Y siguió: «Tenía ya algunos amigos porque el viaje de egresados del secundario lo había hecho con algunos chicos de un colegio de Santa Rosa y con algunos pegamos buena onda, como con Sandra Elizalde con quien hicimos la carrera juntos, Carlos Videla de Macachín y otros con los que hicimos buenas migas. Se ponían buenos los bailes universitarios, aún conservo amistades como con el «Chaucha» Lambrecht de General Acha y Horacio Zorba de Castex.
«¿Si soñaba en ese momento con estar donde hoy me toca? No, la verdad es que nunca se me había ocurrido hacer política… tenía un susto tremendo. Nunca imaginé ningún cargo, pensaba en terminar lo antes posible y volver a Bernasconi para ayudar a mi familia».
Recordó cuando empezó como empleado público cuando aún le quedaba un año para terminar: «Osvaldo Dadone era profesor nuestro y como yo tenía el mejor promedio me ofreció entrar a Contaduría General que estaba buscando estudiantes avanzados».
Más tarde, cuando Rubén Marín asumió como gobernador el mismo Dadone -ministro de Economía- lo designa Tesorero General de la provincia: «Para ese entonces nunca había hecho y mucho menos firmado un cheque, por eso cuando al cierre del primer día había que hacer una colocación a plazo fijo a nombre de la Provincia y cuando me lo trajeron para ponerle la firma lo miraba y lo miraba y pregunté si eso estaba bien eso… porque eran tantos ceros que no podía creerlo», sonríe ahora.
Obviamente «con el tiempo uno se va curtiendo, pero en cada lugar trabajé con la responsabilidad que corresponde. Y como Diputado de la Nación se sabe que cualquier tema es de responsabilidad, porque es un compromiso con la gente que te respaldó y te eligió. Pensar en los que nosotros representamos es un gran desafío y una enorme responsabilidad», razonó.

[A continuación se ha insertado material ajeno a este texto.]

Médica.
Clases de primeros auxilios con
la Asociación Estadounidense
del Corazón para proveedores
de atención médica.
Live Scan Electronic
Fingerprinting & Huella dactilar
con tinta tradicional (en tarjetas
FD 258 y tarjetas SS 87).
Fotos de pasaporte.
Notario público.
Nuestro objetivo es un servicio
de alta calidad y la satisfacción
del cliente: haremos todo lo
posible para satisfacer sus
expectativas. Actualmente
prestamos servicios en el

Se declara «buen asador de parrilla y tradicionalista. Me gusta la cuestión de la tradición y sus valores, los que identifican a nuestro país».

 

La política.
Ariel Rauschenberger considera que el 14 de noviembre «se juega el destino de la provincia, y esta es la elección verdadera. Nosotros estamos haciendo campaña como nos gusta a los peronistas: reuniones cara a cara, mano a mano, al aire libre, obviamente con los protocolos necesarios. Caminamos escuchando a los vecinos, con sus rezongos que los hay… Pero está bueno encontrarnos, decirnos las cosas y encontrar soluciones para la gente», completó.
«¿El mayor reclamo? Sobre todo trabajo es la mayor preocupación; y por otra parte sabemos que aún al que tiene trabajo el dinero no le alcanza. Otro tema es el de la vivienda, la preocupación por el alquiler que se lleva parte importante de los ingresos de las familias. Lo que sí sabemos es que el peronismo es el único que puede dar respuesta a esas necesidades», concluyó.